Certain microbial samples (V3 region) were sequenced using Ion torrent which are having high amount of reads sequenced per sample ~400-700K. The initial preprocessing of reads was done using fastx_toolkit (length > 100 & Q17) & uchime and later shifted to mothur for performing denoising of reads at diff=2. As the denoising was completed I had around 70-125K reads, which i utilized for distance file (dist.seqs) and later hcluster analysis at cutoff=0.03. As i started hcluster, It seems that hcluster is taking a huge amount of time (30 hours)and space for performing clustering and some analysis are still running. I am utilizing a cluster which has 1 head node (RAM 48GB) and 3 compute node(16 processors 32 GB RAM). As the hcluster got completed for some samples, the cutoff value where changed to 0.011 & 0.01087 for two samples.
My doubts are:
Does the hcluster changes the cutoff based on cutoff parameter or it is independent of it?

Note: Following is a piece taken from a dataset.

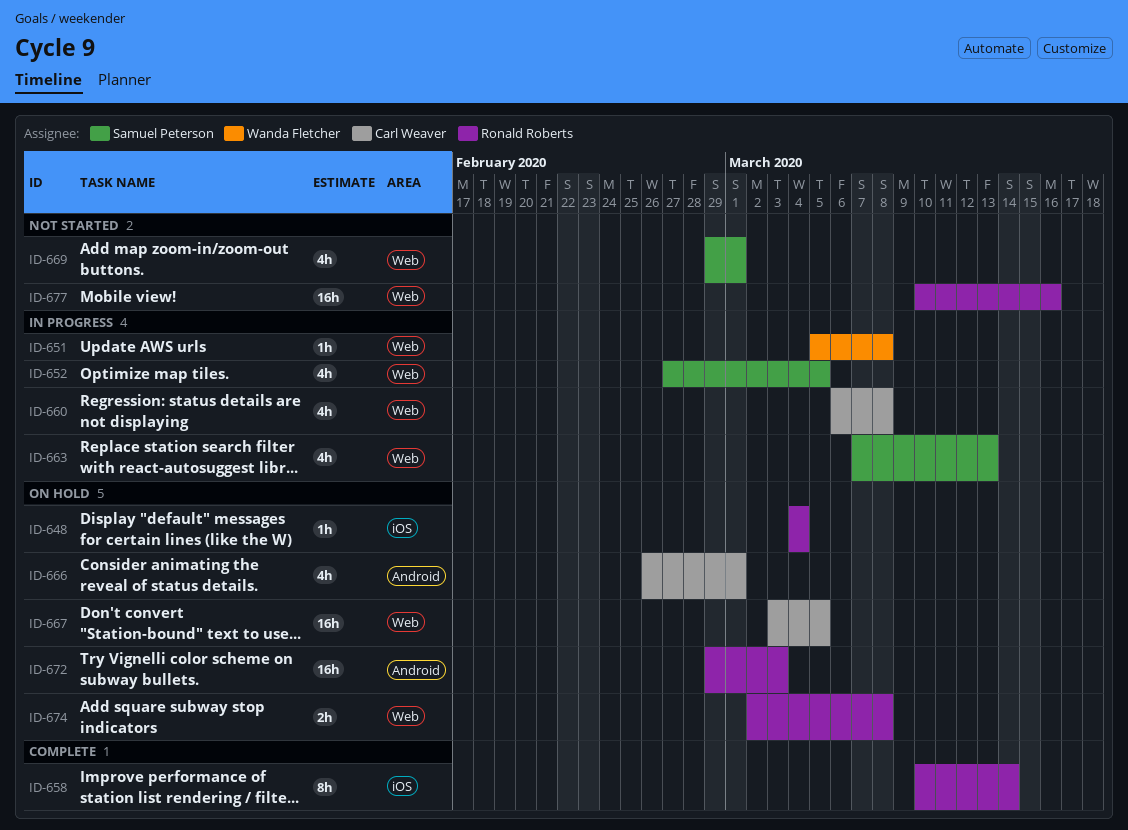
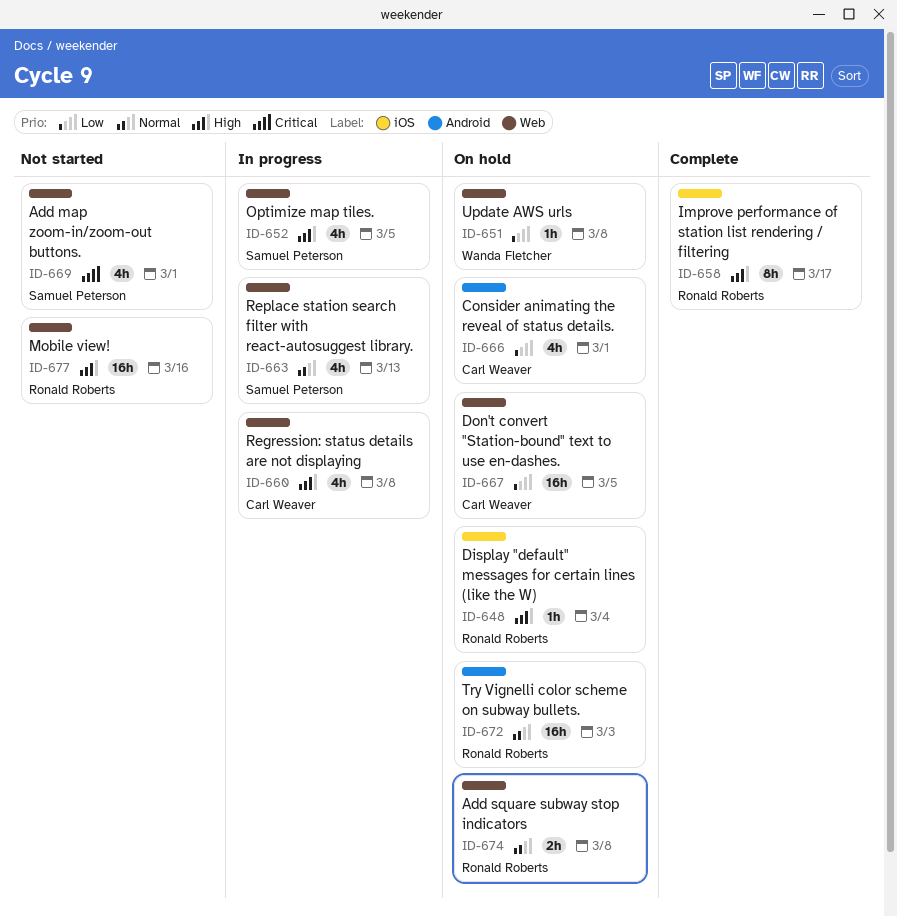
ID-651, status: In progress -> On hold
ID-658, due: Mar 14 -> Mar 17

Does it really takes that much time (30hrs) for about 100K reads to be clustered after distance calculation?
Please suggest which could be a better algorithm for clustering of reads for V3 region?

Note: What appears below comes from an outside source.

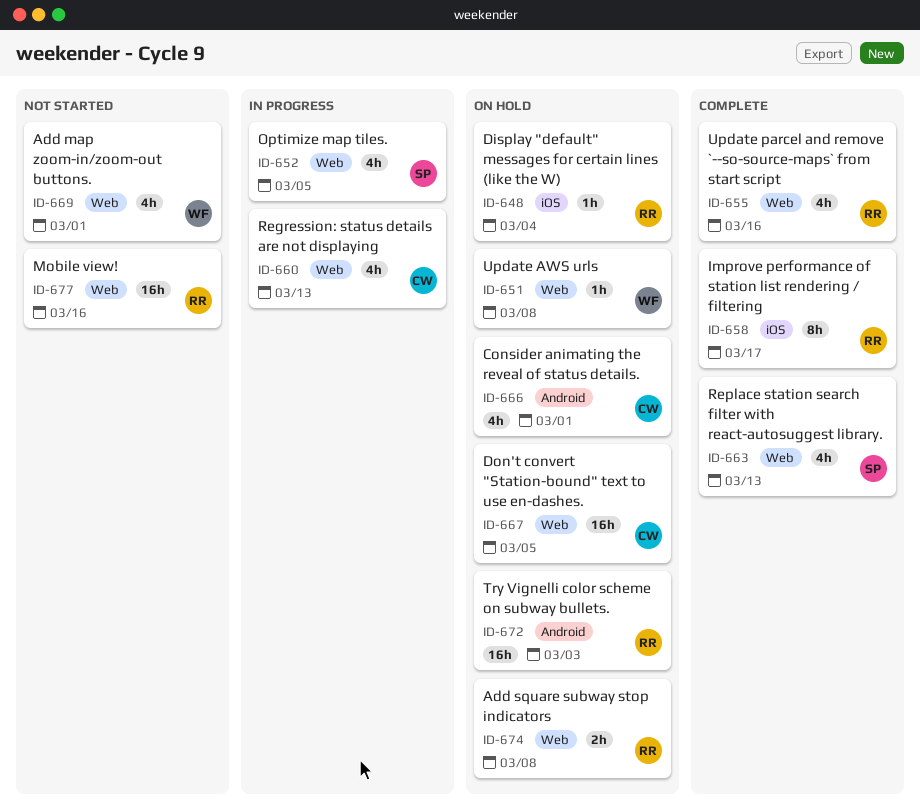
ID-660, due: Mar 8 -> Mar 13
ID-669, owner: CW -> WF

hcluster and cluster, which can be better considering time required for completion of analysis?
Thank you for your efforts and guidance in advance.
That’s not going to go through - just way too much data caused by a high sequencing error rate (Q17 threshold is very low).
Does the hcluster changes the cutoff based on cutoff parameter or it is independent of it?
See Redirecting… for information on why the threshold changes.
Does it really takes that much time (30hrs) for about 100K reads to be clustered after distance calculation?
Probably more actually. I doubt you can cluster 100k unique sequences.
Please suggest which could be a better algorithm for clustering of reads for V3 region?
hcluster and cluster, which can be better considering time required for completion of analysis?
First, don’t use hcluster, it’s a disaster with average neighbor and actually takes longer to run than cluster. Use cluster or cluster.split. Second, go back to the beginning and use a much more stringent quality control filter.
Is there any detailed description of the algorithm behind clustering?
What is the run time complexity in relation to the number of sequences n, the number of clusters k, and length of sequences l ? Is it O(n^2)? O(nk)?
I have similar problem as in the previous post. Number of unique sequences (V4 region) after alignment and filtering is ~300k, of ~150 in length including gaps. It took 2 days to finish on our cluster. another group of samples contain much more reads and the run couldn’t finish in weeks.
Is it possible to add a greedy or parallel algorithm in the command to speed up clustering? We are thinking of developing our own clustering method, but it would be ideal if Mothur could provide such functions.
It’s all pretty standard hierarchical clustering. The problem is that IonTorrent data really suck and has a very high error rate. You have so many uniques because you have a high error rate. I suspect your time and money would be better spent either just using the phylotype approach or finding a MiSeq and using the primers and approach outlined in Kozich et al (2013; AEM) where you will get full overlap of your reads, longer contigs, and a much reduced error rate. Ion Torrent initially sounded like a good idea, but as you’ll find looking around the forum, few people (if any) have gotten it to work for 16S rRNA gene sequencing.